Sometimes you feel like two vast and trunkless legs of stone standing in the desert, even if you actually make your home on a tropical island. In that state of mind, the thought of opening a full-length novel can seem like an invitation to despair.
Rather than submit to such hopelessness, I've been reading short books. On the nightstand for the past few months: The Invention of Morel by
The Invention of Morel was first published in 1940, with a prologue by Jorge Luis Borges. Though Borges called it "perfect," I think that description misses part of the book's great charm. It's science fiction in the same sense that Kafka's "The Metamorphosis" is science fiction, and has inspired adaptations for screen or stage by many notables, from Alain Resnais and Alain Robbe-Grillet to Richard Colton and Jared Green.

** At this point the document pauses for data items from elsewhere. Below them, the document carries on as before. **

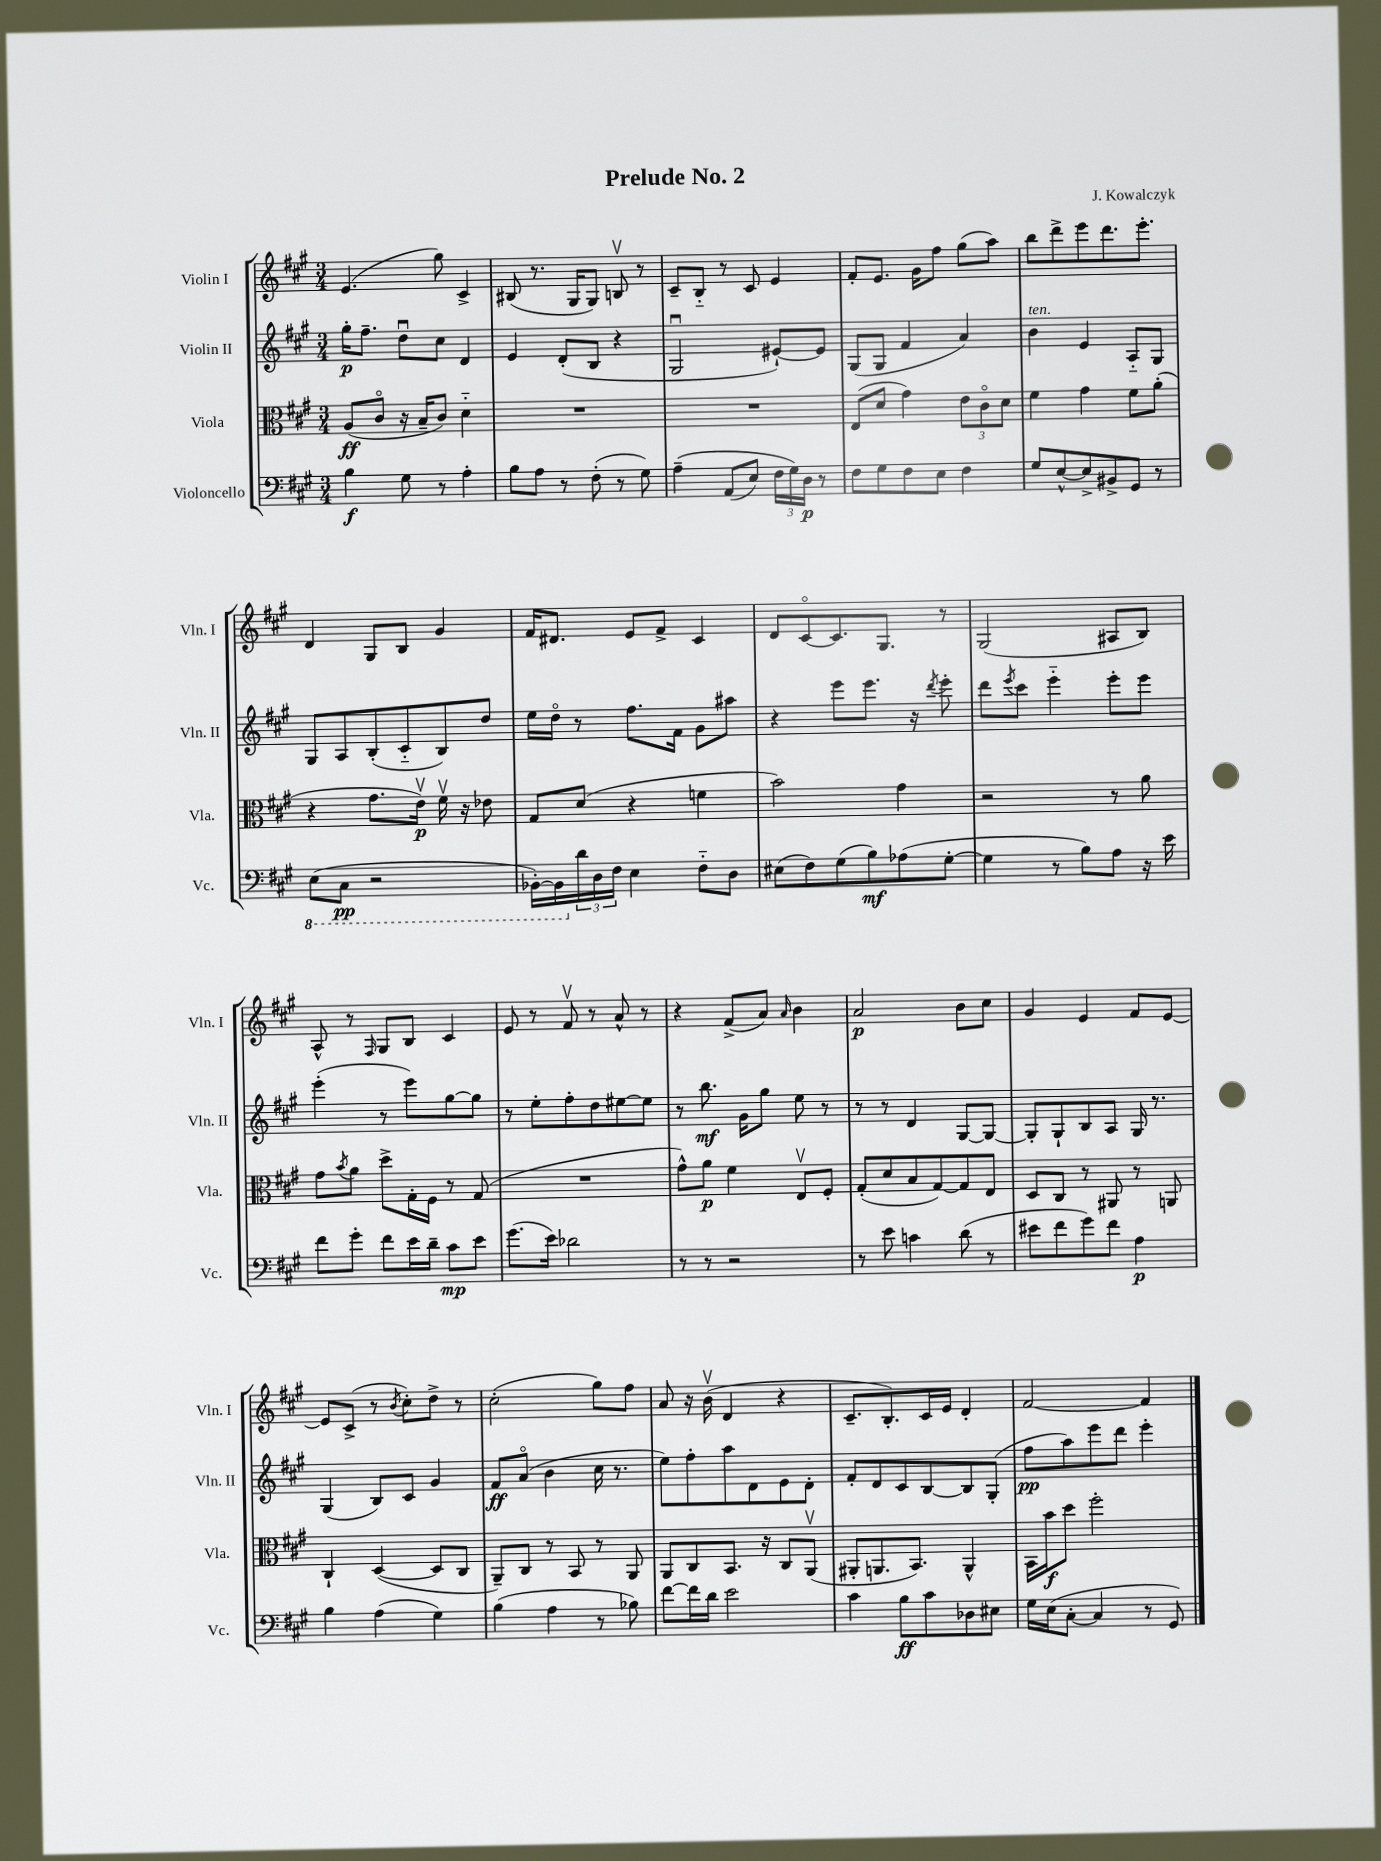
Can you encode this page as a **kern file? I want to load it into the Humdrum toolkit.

**kern	**kern	**kern	**kern
*staff4	*staff3	*staff2	*staff1
*clefF4	*clefC3	*clefG2	*clefG2
*k[f#c#g#]	*k[f#c#g#]	*k[f#c#g#]	*k[f#c#g#]
*M3/4	*M3/4	*M3/4	*M3/4
4B	(8A	16gg#'	(4.e
.	.	8.ff#~	.
.	8c#o	.	.
8G#	16r	8ddu	.
.	16B~	.	.
8r	8c#)	8cc#	8gg#)
4A'	4d'~	4d	4c#^
=	=	=	=
8B	2.r	4e	(8B#
8A	.	.	8.r
8r	.	(8d'	.
.	.	.	16G#
(8F#'	.	8B	8G#)
8r	.	4r	8Bv
8G#)	.	.	8r
=	=	=	=
&(4A~	2.r	2G#u	8c#~
.	.	.	8B'~
(8AA	.	.	8r
8E)	.	.	8c#
24F#	.	[8e#`)	4e
24G#&)	.	.	.
24D	.	.	.
8r	.	8e#]	.
=	=	=	=
8F#	(8E	(8G#	8f#'
8G#	8d	8G#	8.e
8F#	4g#)	4f#	.
.	.	.	16g#
8E	.	.	8ff#
4F#	12e	4a)	(8gg#
.	12c#o	.	.
.	.	.	8aa)
.	12d	.	.
=	=	=	=
8G#	4f#	4b	8bb
[8E^^	.	.	8ddd^
8E^]	4g#	4e	8eee
8BB#^	.	.	8.ddd
8GG#	8f#	8A'~	.
.	.	.	8.eee'
8r	(8a'	8G#	.
=	=	=	=
(8EE	4r	8G#	4d
8CC#	.	8A	.
2r	8.g#	(8B'	8G#
.	.	8c#'~	8B
.	16ev)	.	.
.	16f#v	8B)	4g#
.	16r	.	.
.	8e-	8dd	.
=	=	=	=
[16BBB-')	8G#	16ee	16f#
16BBB-]	.	16ddo	8.d#
24d	(8d	8r	.
24D	.	.	.
24F#	.	.	.
4E	4r	8.ff#	8e
.	.	.	8f#^
.	.	16f#	.
8F#'~	4f	8g#	4c#
8D	.	8aa#	.
=	=	=	=
(8E#	2b)	4r	8d
8F#)	.	.	[8c#o
(8G#	.	8eee	8.c#]
8B)	.	8.eee	.
.	.	.	8.G#
(8A-	4g#	.	.
.	.	16r	.
.	.	8qddd	.
[8G#'	.	8eee'	8r
=	=	=	=
4G#]	2r	8ddd	(2G#
.	.	8qeee	.
.	.	8ccc#	.
8r	.	4eee'~	.
8B)	.	.	.
8A	8r	8eee'	8A#
16r	8a	8eee	8B)
16e	.	.	.
=	=	=	=
8f#	8g#	(4eee'	8A^^
.	8qb	.	.
8g#'	8a	.	8r
.	.	.	16qqF#
8f#	8dd^	8r	8G#
16e	16G#'	8eee)	8B
16d~	16F#	.	.
8c#	8r	[8gg#	4c#
8e	(8G#	8gg#]	.
=	=	=	=
(8.g#	2.r	8r	8e
.	.	8ee'	8r
16e)	.	.	.
2d-	.	8ff#'	8f#v
.	.	8dd	8r
.	.	[8ee#	8a^^
.	.	8ee#]	8r
=	=	=	=
8r	8g#^^)	8r	4r
8r	8a	8.bb	.
2r	4f#	.	(8f#^
.	.	16g#	.
.	.	8gg#	8a)
.	.	.	16qqa
.	8Ev	8ee	4b
.	8F#'	8r	.
=	=	=	=
8r	(8G#'	8r	2a
8e	8d	8r	.
4c	8B	4d	.
.	[8G#)	.	.
(8d	8G#]	[8G#	8b
8r	8E	8G#_	8cc#
=	=	=	=
8e#	8D	8G#']	4g#
8f#	8C#	8G#`	.
8g#)	8r	8B	4e
8f#	8AA#	8A	.
4A	8r	16G#	8f#
.	.	8.r	.
.	8AA	.	[8e
=	=	=	=
4B	4C#`	(4G#	8e]
.	.	.	(8c#^
(4A	([4D	8B)	8r
.	.	.	8qb
.	.	8c#	8cc#')
4G#)	8D]	4g#	8dd^
.	8C#	.	8r
=	=	=	=
(4B	8AA~)	8f#	(2cc#'
.	8C#	(8ao	.
4A	8r	4b	.
.	8BB	.	.
8r	8r	16cc#	8gg#)
.	.	8.r	.
8B-)	8AA	.	8ff#
=	=	=	=
[8f#	8AA	8ee)	8a
16f#]	8C#	8ff#'	16r
16d	.	.	(16bv
2e	8.BB	8aa	4d
.	.	8d	.
.	16r	.	.
.	8C#	8e	4r
.	(8AAv	8d'	.
=	=	=	=
4c#	8AA#'	8f#'	8.c#~
.	8.AA	8d	.
.	.	.	8.B')
8B	.	8c#	.
.	8.BB)	.	.
8c#	.	[8B	16c#
.	.	.	16e
8D-	4AA^^	8B]	4d'
8E#	.	(8G#'	.
=	=	=	=
16G#	16BB	8ff#	[2f#
(16E	16b	.	.
[8C#'	8dd	8aa)	.
4C#]	2ff#'	8eee	.
.	.	8ddd	.
8r	.	4eee'	4f#]
8GG#)	.	.	.
==	==	==	==
*-	*-	*-	*-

One of my favorite passages occurs as the fugitive-narrator contemplates the possibility of an afterlife: "this island," he thinks, "may be the purgatory or the heaven . . . (the possibility of several heavens has already been suggested; if only one existed, and if everyone went there and found a happy marriage and literary meetings on Wednesdays, many of us would have stopped dying)."
The 2003 edition from New York Review Books includes the original illustrations by Borges' sister Norah.
The four so-called chapters in The Red Pony were written from 1933 to 1937 but did not surface in print together until 1945. Understanding this fact up front might help you to negotiate the expectations created by the title story. I was unaware of the book's publishing history and read it with a combination of awe and wonder: in awe of its power, and wondering how in the world it would end. In a line like "Jody liked the things he had to do as long as they weren't routine things," Steinbeck reveals great sympathy for human frailty but offers scant comfort.
The Guest Cat by Takashi Hiraide first appeared in 2001, although readers of English had to wait for New Directions to publish a translation in 2014. The book's rise to bestsellerdom has been attributed to a review by NPR's Juan Vidal, which might be true. On the surface, it's the story of a copy editor and his wife, living in the suburbs of Tokyo, hunting for a new apartment, making friends with a neighbor's cat. Perhaps I found it so affecting because all of those details once applied to me, personally, but the more likely source of its success are sentences like these: "They were the color of topaz, and several iridescent violet streaks ran down their backs. If you poured boiling water over them, the purple streaks turned to bronze." Or: "I'd read in a book that the male of the species is solitary and tends to stake out a fairly extensive territory, and prefers being near water."